Learning to Breathe Again

This final drag fills my tired lungs as the red tip of this white cancer stick glows. My mind covets the rush of this smoke, tricking my good senses to envelop in the temporary and forget that it's killing me. I feel light headed and I know I need to let it out. I need to let it out now. I need a breath of real air....

I recently realized that I have developed a bad habit of holding my breath without being conscious of it. I think it started as something I did to avoid breathing in cigarette smoke, something that happened pretty often growing up with a smoking father I would say. This piece isn't about my disdain for cigarettes, and it certainly isn't about this actual increased awareness I have of my breathing patterns (thanks to yoga).

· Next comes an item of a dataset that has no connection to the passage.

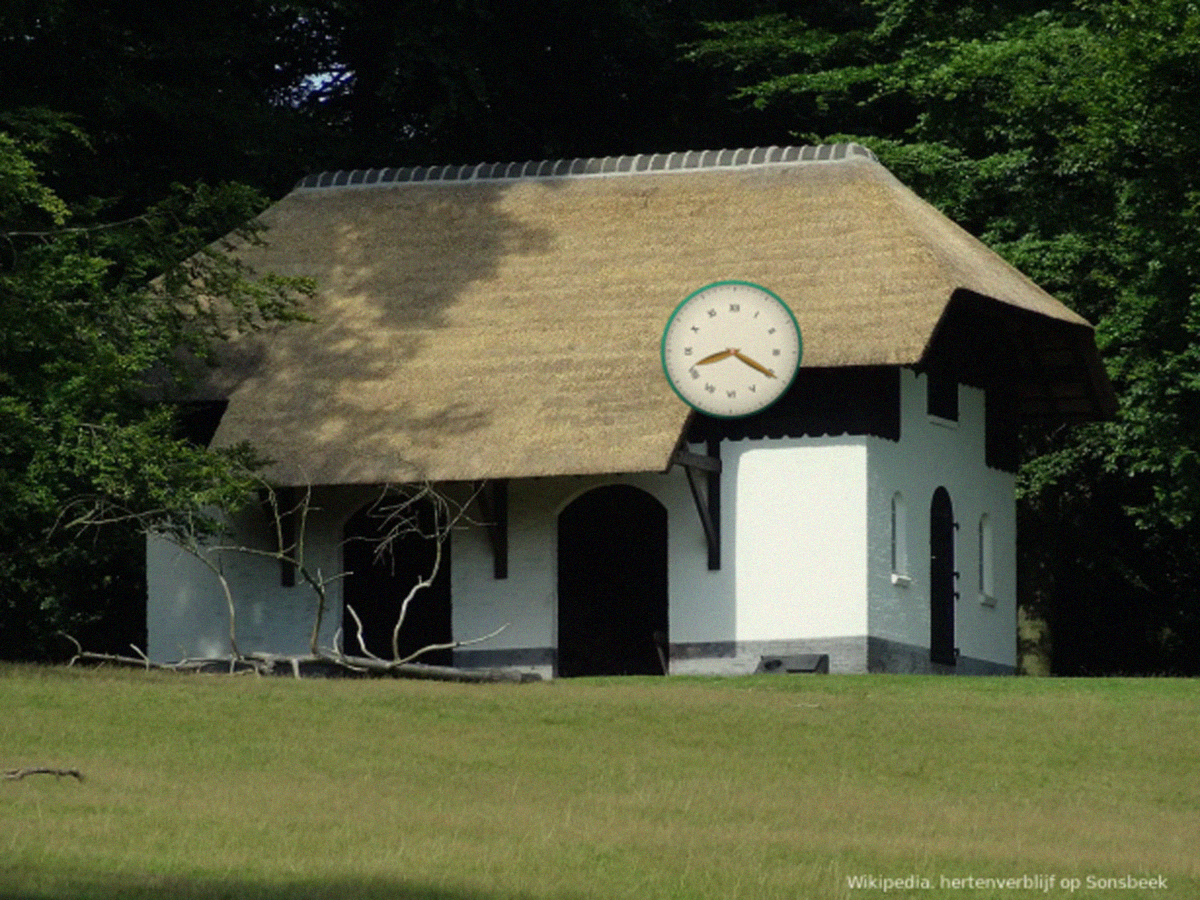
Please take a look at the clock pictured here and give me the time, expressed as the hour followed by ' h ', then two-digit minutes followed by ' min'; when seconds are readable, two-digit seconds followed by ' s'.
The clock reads 8 h 20 min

I have never put a cancer stick to my lips nor am I planning to; if you actually bought that first paragraph, I win. This piece is about becoming aware of and reflecting on how fundamental writing has been to my being just as breathing is fundamental to life. This piece is a commitment to grow as a writer, as I'm learning to breathe again.

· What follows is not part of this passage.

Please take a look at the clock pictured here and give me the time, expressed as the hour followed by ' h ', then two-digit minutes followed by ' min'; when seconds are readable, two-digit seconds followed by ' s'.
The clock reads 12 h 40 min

Going through my high school notebook reminded me of how honest I was with myself then. My poems and notes were so raw and human; I was on that ride of self-discovery. (Fascinatingly enough, that's what I currently look for in quality literature.) After comparing my current works to those written without instruction or prompts, I now understand why I have five half-written blog posts sitting in my Google Drive and why I don't push myself to further discover myself in my writing. It now makes sense why I limit myself to word counts and page numbers. I like being in control; I like protecting myself. Only now have I realized that, just like holding my breath, I'm not getting inspiration I need; the inspiration that once ignited my soul. Through my growth as a writer, I want to understand the good, the bad, and the ugly, because at the end of the day I will do my best and the best will come.